Un anuncio de reforma tributaria a diez días de un contundente triunfo electoral constituía una oportunidad espléndida para presentar un cambio audaz, que renovase el aire y transmitiera a los diferentes actores políticos la elección de un rumbo cada vez más claro y más firme.

No fue el caso.

Anunciar una reducción de la carga fiscal equivalente a 1,5% del PBI en un plazo de 5 años es una mejora minúscula y marca un ritmo extremadamente lerdo. Implica que viviremos muchos años más soportando un extenuante peso fiscal.

Da la sensación que el gradualismo va a ser mayor con aquellos puntos del proyecto que aligeran la carga y que los que la aumentan se aplicarán con mayor celeridad.

Beneficiados -si los hay- podrán ser algunos sectores industriales -claramente, no el de bebidas alcohólicas ni el de gaseosas- pero para las familias significará más presión.

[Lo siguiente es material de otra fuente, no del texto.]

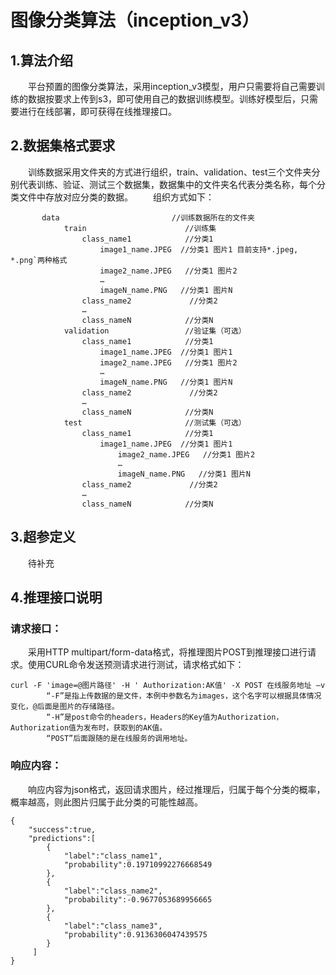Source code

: # 图像分类算法（inception_v3）
## 1.算法介绍
　　平台预置的图像分类算法，采用inception_v3模型，用户只需要将自己需要训练的数据按要求上传到s3，即可使用自己的数据训练模型。训练好模型后，只需要进行在线部署，即可获得在线推理接口。  
## 2.数据集格式要求
　　训练数据采用文件夹的方式进行组织，train、validation、test三个文件夹分别代表训练、验证、测试三个数据集，数据集中的文件夹名代表分类名称，每个分类文件中存放对应分类的数据。
　　组织方式如下：
       
           data                         //训练数据所在的文件夹
                train                      //训练集
                    class_name1            //分类1
                        image1_name.JPEG  //分类1 图片1 目前支持*.jpeg, *.png`两种格式
                        image2_name.JPEG   //分类1 图片2
                        …
                        imageN_name.PNG   //分类1 图片N
                    class_name2             //分类2
                    …
                    class_nameN            //分类N
                validation                 //验证集（可选）
                    class_name1            //分类1
                        image1_name.JPEG  //分类1 图片1 
                        image2_name.JPEG   //分类1 图片2
                        …
                        imageN_name.PNG   //分类1 图片N
                    class_name2             //分类2
                    …
                    class_nameN            //分类N
                test                       //测试集（可选）
                    class_name1            //分类1
                        image1_name.JPEG  //分类1 图片1 
                            image2_name.JPEG   //分类1 图片2
                            …
                            imageN_name.PNG   //分类1 图片N
                    class_name2             //分类2
                    …
                    class_nameN            //分类N
## 3.超参定义
　　待补充  
## 4.推理接口说明
### 请求接口：
　　采用HTTP multipart/form-data格式，将推理图片POST到推理接口进行请求。使用CURL命令发送预测请求进行测试，请求格式如下：
    
   	curl -F 'image=@图片路径' -H ' Authorization:AK值' -X POST 在线服务地址 –v
  			“-F”是指上传数据的是文件，本例中参数名为images，这个名字可以根据具体情况变化，@后面是图片的存储路径。
  			“-H”是post命令的headers，Headers的Key值为Authorization，Authorization值为发布时，获取到的AK值。
  			“POST”后面跟随的是在线服务的调用地址。
### 响应内容：
　　响应内容为json格式，返回请求图片，经过推理后，归属于每个分类的概率，概率越高，则此图片归属于此分类的可能性越高。
    
    {
        "success":true,
        "predictions":[
            {
                "label":"class_name1",
                "probability":0.19710992276668549
            },
            {
                "label":"class_name2",
                "probability":-0.9677053689956665
            },
            {
                "label":"class_name3",
                "probability":0.9136306047439575
            }
         ]
    }
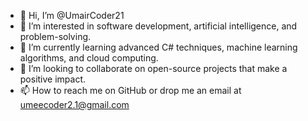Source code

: - 👋 Hi, I’m @UmairCoder21
- 👀 I’m interested in software development, artificial intelligence, and problem-solving.
- 🌱 I’m currently learning advanced C# techniques, machine learning algorithms, and cloud computing.
- 💞️ I’m looking to collaborate on open-source projects that make a positive impact.
- 📫 How to reach me on GitHub or drop me an email at umeecoder2.1@gmail.com

<!---
UmairCoder21/UmairCoder21 is a ✨ special ✨ repository because its `README.md` (this file) appears on your GitHub profile.
You can click the Preview link to take a look at your changes.
--->
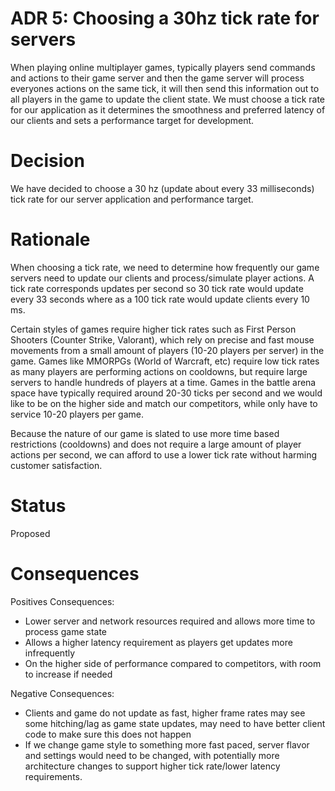# ADR 5: Choosing a 30hz tick rate for servers

When playing online multiplayer games, typically players send commands and actions to their game server and then the game server will process everyones actions on the same tick, it will then send this information out to all players in the game to update the client state.  We must choose a tick rate for our application as it determines the smoothness and preferred latency of our clients and sets a performance target for development.

# Decision

We have decided to choose a 30 hz (update about every 33 milliseconds) tick rate for our server application and performance target.

# Rationale

When choosing a tick rate, we need to determine how frequently our game servers need to update our clients and process/simulate player actions.  A tick rate corresponds updates per second so 30 tick rate would update every 33 seconds where as a 100 tick rate would update clients every 10 ms.  

Certain styles of games require higher tick rates such as First Person Shooters (Counter Strike, Valorant), which rely on precise and fast mouse movements from a small amount of players (10-20 players per server) in the game.  Games like MMORPGs (World of Warcraft, etc) require low tick rates as many players are performing actions on cooldowns, but require large servers to handle hundreds of players at a time.  Games in the battle arena space have typically required around 20-30 ticks per second and we would like to be on the higher side and match our competitors, while only have to service 10-20 players per game. 

Because the nature of our game is slated to use more time based restrictions (cooldowns) and does not require a large amount of player actions per second, we can afford to use a lower tick rate without harming customer satisfaction.

# Status

Proposed

# Consequences

Positives Consequences:

- Lower server and network resources required and allows more time to process game state
- Allows a higher latency requirement as players get updates more infrequently
- On the higher side of performance compared to competitors, with room to increase if needed


Negative Consequences:

- Clients and game do not update as fast, higher frame rates may see some hitching/lag as game state updates, may need to have better client code to make sure this does not happen
- If we change game style to something more fast paced, server flavor and settings would need to be changed, with potentially more architecture changes to support higher tick rate/lower latency requirements.
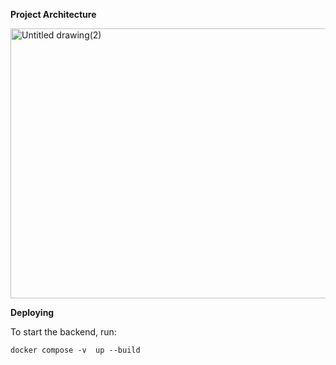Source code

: **Project Architecture**


<img width="956" height="432" alt="Untitled drawing(2)" src="https://github.com/user-attachments/assets/0fe52dcb-eb8c-4655-ab77-47f20db87222" />

**Deploying**

To start the backend, run:

`docker compose -v  up --build`


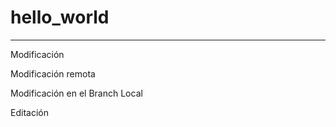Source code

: # hello_world
---

Modificación 



Modificación remota


Modificación en el Branch Local


Editación

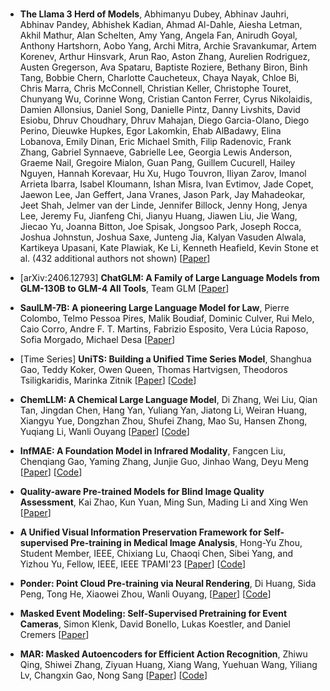 
### 


* **The Llama 3 Herd of Models**, Abhimanyu Dubey, Abhinav Jauhri, Abhinav Pandey, Abhishek Kadian, Ahmad Al-Dahle, Aiesha Letman, Akhil Mathur, Alan Schelten, Amy Yang, Angela Fan, Anirudh Goyal, Anthony Hartshorn, Aobo Yang, Archi Mitra, Archie Sravankumar, Artem Korenev, Arthur Hinsvark, Arun Rao, Aston Zhang, Aurelien Rodriguez, Austen Gregerson, Ava Spataru, Baptiste Roziere, Bethany Biron, Binh Tang, Bobbie Chern, Charlotte Caucheteux, Chaya Nayak, Chloe Bi, Chris Marra, Chris McConnell, Christian Keller, Christophe Touret, Chunyang Wu, Corinne Wong, Cristian Canton Ferrer, Cyrus Nikolaidis, Damien Allonsius, Daniel Song, Danielle Pintz, Danny Livshits, David Esiobu, Dhruv Choudhary, Dhruv Mahajan, Diego Garcia-Olano, Diego Perino, Dieuwke Hupkes, Egor Lakomkin, Ehab AlBadawy, Elina Lobanova, Emily Dinan, Eric Michael Smith, Filip Radenovic, Frank Zhang, Gabriel Synnaeve, Gabrielle Lee, Georgia Lewis Anderson, Graeme Nail, Gregoire Mialon, Guan Pang, Guillem Cucurell, Hailey Nguyen, Hannah Korevaar, Hu Xu, Hugo Touvron, Iliyan Zarov, Imanol Arrieta Ibarra, Isabel Kloumann, Ishan Misra, Ivan Evtimov, Jade Copet, Jaewon Lee, Jan Geffert, Jana Vranes, Jason Park, Jay Mahadeokar, Jeet Shah, Jelmer van der Linde, Jennifer Billock, Jenny Hong, Jenya Lee, Jeremy Fu, Jianfeng Chi, Jianyu Huang, Jiawen Liu, Jie Wang, Jiecao Yu, Joanna Bitton, Joe Spisak, Jongsoo Park, Joseph Rocca, Joshua Johnstun, Joshua Saxe, Junteng Jia, Kalyan Vasuden Alwala, Kartikeya Upasani, Kate Plawiak, Ke Li, Kenneth Heafield, Kevin Stone et al. (432 additional authors not shown)
[[Paper](https://arxiv.org/abs/2407.21783)] 

* [arXiv:2406.12793] **ChatGLM: A Family of Large Language Models from GLM-130B to GLM-4 All Tools**, Team GLM [[Paper](https://arxiv.org/pdf/2406.12793)] 

* **SaulLM-7B: A pioneering Large Language Model for Law**, Pierre Colombo, Telmo Pessoa Pires, Malik Boudiaf, Dominic Culver, Rui Melo, Caio Corro, Andre F. T. Martins, Fabrizio Esposito, Vera Lúcia Raposo, Sofia Morgado, Michael Desa
  [[Paper](https://arxiv.org/abs/2403.03883)] 

* [Time Series] **UniTS: Building a Unified Time Series Model**, Shanghua Gao, Teddy Koker, Owen Queen, Thomas Hartvigsen, Theodoros Tsiligkaridis, Marinka Zitnik
  [[Paper](https://arxiv.org/abs/2403.00131)]
  [[Code](https://github.com/mims-harvard/UniTS)] 

* **ChemLLM: A Chemical Large Language Model**, Di Zhang, Wei Liu, Qian Tan, Jingdan Chen, Hang Yan, Yuliang Yan, Jiatong Li, Weiran Huang, Xiangyu Yue, Dongzhan Zhou, Shufei Zhang, Mao Su, Hansen Zhong, Yuqiang Li, Wanli Ouyang
  [[Paper](https://arxiv.org/abs/2402.06852)]
  [[Code](https://huggingface.co/AI4Chem/ChemLLM-7B-Chat)] 

* **InfMAE: A Foundation Model in Infrared Modality**, Fangcen Liu, Chenqiang Gao, Yaming Zhang, Junjie Guo, Jinhao Wang, Deyu Meng
  [[Paper](https://arxiv.org/abs/2402.00407)]
  [[Code](https://github.com/liufangcen/InfMAE)] 

* **Quality-aware Pre-trained Models for Blind Image Quality Assessment**, Kai Zhao, Kun Yuan, Ming Sun, Mading Li and Xing Wen 
[[Paper](https://arxiv.org/pdf/2303.00521.pdf)]

* **A Unified Visual Information Preservation Framework for Self-supervised Pre-training in Medical Image Analysis**, Hong-Yu Zhou, Student Member, IEEE, Chixiang Lu, Chaoqi Chen, Sibei Yang, and Yizhou Yu, Fellow, IEEE, IEEE TPAMI'23
[[Paper](https://arxiv.org/pdf/2301.00772.pdf)] 
[[Code](https://github.com/RL4M/PCRLv2)]

* **Ponder: Point Cloud Pre-training via Neural Rendering**, Di Huang, Sida Peng, Tong He, Xiaowei Zhou, Wanli Ouyang, 
[[Paper](https://arxiv.org/pdf/2301.00157.pdf)]
[[Code](https://dihuangdh.github.io/ponder/)]

* **Masked Event Modeling: Self-Supervised Pretraining for Event Cameras**, Simon Klenk, David Bonello, Lukas Koestler, and Daniel Cremers 
[[Paper](https://arxiv.org/pdf/2212.10368.pdf)]

* **MAR: Masked Autoencoders for Efficient Action Recognition**, Zhiwu Qing, Shiwei Zhang, Ziyuan Huang, Xiang Wang, Yuehuan Wang, Yiliang Lv, Changxin Gao, Nong Sang 
[[Paper](https://arxiv.org/pdf/2207.11660.pdf)] 
[[Code](https://github.com/alibaba-mmai-research/Masked-Action-Recognition)]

Nadie puede aducir que me despreocupe el desequilibrio fiscal pero creo que se desperdició una oportunidad de hacer una reducción de carga tributaria que tuviera alguna significación, aun cuando no se bajase el gasto. Por ejemplo, reduciendo 3 puntos el IVA y equilibrando la situación de los autónomos, que seguirán ‹aun con los cambios introducidos‹ padeciendo más carga impositiva que los asalariados. Dado que la elevada presión fiscal nos ubica ya en torno a los máximos de la curva de Laffer, un recorte, modesto pero que se hiciera sentir, podía generar recursos adicionales por la revitalización de la actividad y la menor elusión resultantes. Un alivio sensible tendría un efecto beneficioso en la inversión y en el consumo. Por el contrario, si el aligeramiento no se nota o ‹peor aún‹ la carga terminase aumentando, la incipiente recuperación de la actividad podría malograrse.

Si la dinamización de la economía y consiguiente mejora en la recaudación que provocase la rebaja de carga fiscal no alcanzase a compensar los recursos que se dejarían de colectar, la diferencia se podría financiar tomando algo más de deuda. Es preferible endeudarse para bancar una disminución de presión tributaria que devuelva vitalidad a la economía que endeudarse para fumarse los fondos obtenidos en gasto corriente.

Crear el impuesto a la renta financiera es tirarse un tiro en el pie con la esperanza que termine pegando en la cabeza. Encarecerá las inversiones y aumentará el costo del crédito para el sector privado y para el público. Por otra parte, es una traición a los que blanquearon y una nueva muestra de inseguridad jurídica. En definitiva, genera más desconfianza y transmite un peligroso mensaje de insolvencia estatal. Gravar la tenencia de bonos que se colocaron con el status de «exentos de impuestos» es una burla a los inversores.

En las actuales condiciones económicas, el impuesto a la renta financiera constituye un impuesto que no grava rendimientos reales sino pura inflación.

Por otro lado, es tramposo aplicar una alícuota menor a las colocaciones en pesos pero reservarse la facultad de elevarla a la máxima.

Por último, este impuesto genera una odiosa discriminación en contra de los residentes.

En el caso de las personas, de las familias, esta reforma es simplemente más presión fiscal.

Por último, para el sector vitivinícola, que ya venía muy golpeado, el castigo inferido puede resultarle letal. Triste es ver que se pretenda justificar la aplicación de los nuevos impuestos en base a una supuesta defensa de la salud. Si algo es tan dañino, prohibámoslo; si no lo es, dejemos vivir y respetemos al ciudadano. No nos refugiemos en un argumento hipócrita para justificar un nuevo tarascón del Estado al bolsillo de los hogares. Más dañino para la salud de los argentinos es un Estado elefantiásico, desproporcionado, caro y que se dedica a arruinar la vida de quienes lo sostienen con un océano de regulaciones sin sentido.